Problem to solve: Only a single number is expected: how many lines of the data hold the word "رسانه".

Data provided:

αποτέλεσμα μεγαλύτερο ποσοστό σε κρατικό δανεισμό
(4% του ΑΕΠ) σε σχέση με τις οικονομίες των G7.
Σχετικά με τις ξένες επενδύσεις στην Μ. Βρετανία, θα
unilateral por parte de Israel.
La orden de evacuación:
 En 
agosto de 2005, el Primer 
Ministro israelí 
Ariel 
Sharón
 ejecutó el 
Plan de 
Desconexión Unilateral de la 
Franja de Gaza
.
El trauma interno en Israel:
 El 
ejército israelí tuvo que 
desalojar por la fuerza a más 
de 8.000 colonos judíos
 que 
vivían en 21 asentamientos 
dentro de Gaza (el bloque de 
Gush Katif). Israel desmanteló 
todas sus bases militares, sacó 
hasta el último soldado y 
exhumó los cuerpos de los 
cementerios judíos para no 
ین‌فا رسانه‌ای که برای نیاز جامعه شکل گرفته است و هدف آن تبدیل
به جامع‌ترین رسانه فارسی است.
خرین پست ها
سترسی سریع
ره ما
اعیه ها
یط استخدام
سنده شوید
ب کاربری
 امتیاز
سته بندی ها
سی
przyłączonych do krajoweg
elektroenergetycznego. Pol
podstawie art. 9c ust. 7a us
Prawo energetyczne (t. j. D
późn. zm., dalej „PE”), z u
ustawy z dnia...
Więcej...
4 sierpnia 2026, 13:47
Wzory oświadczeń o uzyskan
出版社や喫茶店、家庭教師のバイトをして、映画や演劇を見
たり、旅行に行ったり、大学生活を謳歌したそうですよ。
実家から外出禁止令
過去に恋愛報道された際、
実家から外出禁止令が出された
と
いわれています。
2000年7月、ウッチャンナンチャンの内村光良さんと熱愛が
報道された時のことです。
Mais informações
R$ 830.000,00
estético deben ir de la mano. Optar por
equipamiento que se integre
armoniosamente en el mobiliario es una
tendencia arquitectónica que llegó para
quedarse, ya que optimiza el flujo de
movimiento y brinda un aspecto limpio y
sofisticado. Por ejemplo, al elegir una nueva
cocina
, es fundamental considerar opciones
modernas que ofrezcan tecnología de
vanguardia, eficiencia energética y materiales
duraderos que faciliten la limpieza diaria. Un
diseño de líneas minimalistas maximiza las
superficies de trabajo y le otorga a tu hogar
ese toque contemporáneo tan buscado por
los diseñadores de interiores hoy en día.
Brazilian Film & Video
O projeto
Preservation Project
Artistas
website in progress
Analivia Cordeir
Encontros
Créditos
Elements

Solution below: 2